Instruction:
Return each record exactly as it appears, so that nothing is dropped or altered.

─── Information given ───

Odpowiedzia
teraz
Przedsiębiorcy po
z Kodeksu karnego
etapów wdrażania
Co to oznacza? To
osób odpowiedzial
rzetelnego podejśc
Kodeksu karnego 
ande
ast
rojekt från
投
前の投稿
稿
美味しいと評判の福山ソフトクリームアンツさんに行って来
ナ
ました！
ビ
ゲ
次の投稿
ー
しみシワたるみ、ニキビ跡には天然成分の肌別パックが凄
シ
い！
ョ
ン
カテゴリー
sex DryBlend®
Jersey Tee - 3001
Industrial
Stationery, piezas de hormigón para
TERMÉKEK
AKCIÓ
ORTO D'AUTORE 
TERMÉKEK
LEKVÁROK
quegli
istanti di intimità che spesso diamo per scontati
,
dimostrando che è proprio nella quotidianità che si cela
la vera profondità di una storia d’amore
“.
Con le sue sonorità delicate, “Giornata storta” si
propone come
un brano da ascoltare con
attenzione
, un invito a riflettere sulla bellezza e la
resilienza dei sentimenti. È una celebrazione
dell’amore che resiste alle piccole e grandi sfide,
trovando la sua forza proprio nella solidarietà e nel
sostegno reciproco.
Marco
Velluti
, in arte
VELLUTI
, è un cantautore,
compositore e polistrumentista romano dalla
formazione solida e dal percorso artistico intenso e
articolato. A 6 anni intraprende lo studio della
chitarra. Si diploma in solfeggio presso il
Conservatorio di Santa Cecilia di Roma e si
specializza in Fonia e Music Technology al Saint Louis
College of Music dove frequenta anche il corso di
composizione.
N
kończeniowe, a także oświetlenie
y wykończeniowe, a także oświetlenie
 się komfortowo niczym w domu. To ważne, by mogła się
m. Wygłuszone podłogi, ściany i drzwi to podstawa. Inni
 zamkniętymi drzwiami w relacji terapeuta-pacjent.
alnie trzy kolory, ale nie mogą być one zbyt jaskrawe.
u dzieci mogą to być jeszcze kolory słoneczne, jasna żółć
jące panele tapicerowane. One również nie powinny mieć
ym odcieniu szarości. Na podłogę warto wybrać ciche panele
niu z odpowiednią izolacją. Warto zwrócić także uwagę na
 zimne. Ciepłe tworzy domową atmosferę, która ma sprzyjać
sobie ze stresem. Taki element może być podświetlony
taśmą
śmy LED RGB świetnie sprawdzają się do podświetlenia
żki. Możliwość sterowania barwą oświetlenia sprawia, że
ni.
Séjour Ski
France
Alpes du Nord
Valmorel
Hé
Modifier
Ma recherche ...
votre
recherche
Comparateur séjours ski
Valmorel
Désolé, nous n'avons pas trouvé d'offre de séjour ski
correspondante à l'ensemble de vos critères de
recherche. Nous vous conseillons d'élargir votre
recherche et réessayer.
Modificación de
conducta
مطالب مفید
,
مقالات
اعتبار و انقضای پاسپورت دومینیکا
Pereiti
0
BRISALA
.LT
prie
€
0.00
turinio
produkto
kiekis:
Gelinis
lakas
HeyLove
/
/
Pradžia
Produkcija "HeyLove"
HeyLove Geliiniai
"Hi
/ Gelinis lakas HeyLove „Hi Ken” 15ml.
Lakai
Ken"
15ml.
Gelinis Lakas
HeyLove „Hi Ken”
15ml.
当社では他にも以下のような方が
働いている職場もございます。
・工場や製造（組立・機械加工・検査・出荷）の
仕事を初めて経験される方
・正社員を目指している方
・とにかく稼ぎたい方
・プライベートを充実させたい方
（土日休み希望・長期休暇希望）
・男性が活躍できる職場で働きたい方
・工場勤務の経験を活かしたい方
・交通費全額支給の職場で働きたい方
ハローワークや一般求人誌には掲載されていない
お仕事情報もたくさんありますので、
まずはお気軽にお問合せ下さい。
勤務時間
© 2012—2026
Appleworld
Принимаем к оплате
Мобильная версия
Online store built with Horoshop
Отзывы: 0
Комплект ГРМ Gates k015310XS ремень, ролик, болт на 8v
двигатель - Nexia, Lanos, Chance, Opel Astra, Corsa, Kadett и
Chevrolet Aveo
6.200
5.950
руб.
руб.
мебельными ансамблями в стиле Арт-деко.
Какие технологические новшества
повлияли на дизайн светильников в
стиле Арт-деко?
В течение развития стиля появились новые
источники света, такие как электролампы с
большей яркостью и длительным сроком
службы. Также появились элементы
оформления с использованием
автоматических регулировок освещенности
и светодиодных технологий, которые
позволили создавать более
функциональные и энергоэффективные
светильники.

───

Solved problem:
Odpowiedzia
teraz
Przedsiębiorcy po
z Kodeksu karnego
etapów wdrażania
Co to oznacza? To
osób odpowiedzial
rzetelnego podejśc
Kodeksu karnego 
ande
ast
rojekt från
投
前の投稿
稿
美味しいと評判の福山ソフトクリームアンツさんに行って来
ナ
ました！
ビ
ゲ
次の投稿
ー
しみシワたるみ、ニキビ跡には天然成分の肌別パックが凄
シ
い！
ョ
ン
カテゴリー
sex DryBlend®
Jersey Tee - 3001
Industrial
Stationery, piezas de hormigón para
TERMÉKEK
AKCIÓ
ORTO D'AUTORE 
TERMÉKEK
LEKVÁROK
quegli
istanti di intimità che spesso diamo per scontati
,
dimostrando che è proprio nella quotidianità che si cela
la vera profondità di una storia d’amore
“.
Con le sue sonorità delicate, “Giornata storta” si
propone come
un brano da ascoltare con
attenzione
, un invito a riflettere sulla bellezza e la
resilienza dei sentimenti. È una celebrazione
dell’amore che resiste alle piccole e grandi sfide,
trovando la sua forza proprio nella solidarietà e nel
sostegno reciproco.
Marco
Velluti
, in arte
VELLUTI
, è un cantautore,
compositore e polistrumentista romano dalla
formazione solida e dal percorso artistico intenso e
articolato. A 6 anni intraprende lo studio della
chitarra. Si diploma in solfeggio presso il
Conservatorio di Santa Cecilia di Roma e si
specializza in Fonia e Music Technology al Saint Louis
College of Music dove frequenta anche il corso di
composizione.
N
kończeniowe, a także oświetlenie
y wykończeniowe, a także oświetlenie
 się komfortowo niczym w domu. To ważne, by mogła się
m. Wygłuszone podłogi, ściany i drzwi to podstawa. Inni
 zamkniętymi drzwiami w relacji terapeuta-pacjent.
alnie trzy kolory, ale nie mogą być one zbyt jaskrawe.
u dzieci mogą to być jeszcze kolory słoneczne, jasna żółć
jące panele tapicerowane. One również nie powinny mieć
ym odcieniu szarości. Na podłogę warto wybrać ciche panele
niu z odpowiednią izolacją. Warto zwrócić także uwagę na
 zimne. Ciepłe tworzy domową atmosferę, która ma sprzyjać
sobie ze stresem. Taki element może być podświetlony
taśmą
śmy LED RGB świetnie sprawdzają się do podświetlenia
żki. Możliwość sterowania barwą oświetlenia sprawia, że
ni.
Séjour Ski
France
Alpes du Nord
Valmorel
Hé
Modifier
Ma recherche ...
votre
recherche
Comparateur séjours ski
Valmorel
Désolé, nous n'avons pas trouvé d'offre de séjour ski
correspondante à l'ensemble de vos critères de
recherche. Nous vous conseillons d'élargir votre
recherche et réessayer.
Modificación de
conducta
مطالب مفید
,
مقالات
اعتبار و انقضای پاسپورت دومینیکا
Pereiti
0
BRISALA
.LT
prie
€
0.00
turinio
produkto
kiekis:
Gelinis
lakas
HeyLove
/
/
Pradžia
Produkcija "HeyLove"
HeyLove Geliiniai
"Hi
/ Gelinis lakas HeyLove „Hi Ken” 15ml.
Lakai
Ken"
15ml.
Gelinis Lakas
HeyLove „Hi Ken”
15ml.
当社では他にも以下のような方が
働いている職場もございます。
・工場や製造（組立・機械加工・検査・出荷）の
仕事を初めて経験される方
・正社員を目指している方
・とにかく稼ぎたい方
・プライベートを充実させたい方
（土日休み希望・長期休暇希望）
・男性が活躍できる職場で働きたい方
・工場勤務の経験を活かしたい方
・交通費全額支給の職場で働きたい方
ハローワークや一般求人誌には掲載されていない
お仕事情報もたくさんありますので、
まずはお気軽にお問合せ下さい。
勤務時間
© 2012—2026
Appleworld
Принимаем к оплате
Мобильная версия
Online store built with Horoshop
Отзывы: 0
Комплект ГРМ Gates k015310XS ремень, ролик, болт на 8v
двигатель - Nexia, Lanos, Chance, Opel Astra, Corsa, Kadett и
Chevrolet Aveo
6.200
5.950
руб.
руб.
мебельными ансамблями в стиле Арт-деко.
Какие технологические новшества
повлияли на дизайн светильников в
стиле Арт-деко?
В течение развития стиля появились новые
источники света, такие как электролампы с
большей яркостью и длительным сроком
службы. Также появились элементы
оформления с использованием
автоматических регулировок освещенности
и светодиодных технологий, которые
позволили создавать более
функциональные и энергоэффективные
светильники.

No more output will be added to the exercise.